(Beginning of Task data)
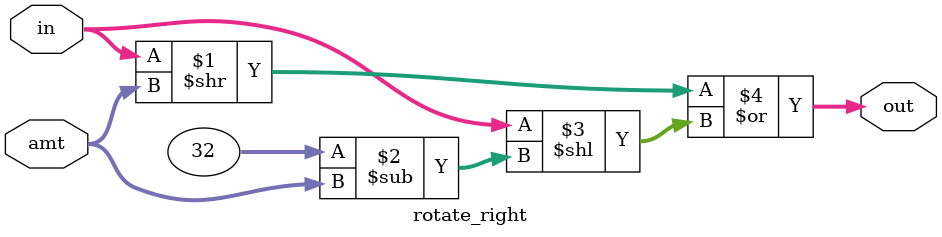
<source format=v>

module rotate_right (
    input [31:0] in,
    input [4:0] amt,
    output [31:0] out
);

    // Your code here

    assign out = (in>>amt | in << 32-amt);
endmodule

</source>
(End of Task data)
### [Instruction]
Leave out the pictures and repeat everything else in the records exactly.

### [Response area]
<source format=v>

module rotate_right (
    input [31:0] in,
    input [4:0] amt,
    output [31:0] out
);

    // Your code here

    assign out = (in>>amt | in << 32-amt);
endmodule

</source>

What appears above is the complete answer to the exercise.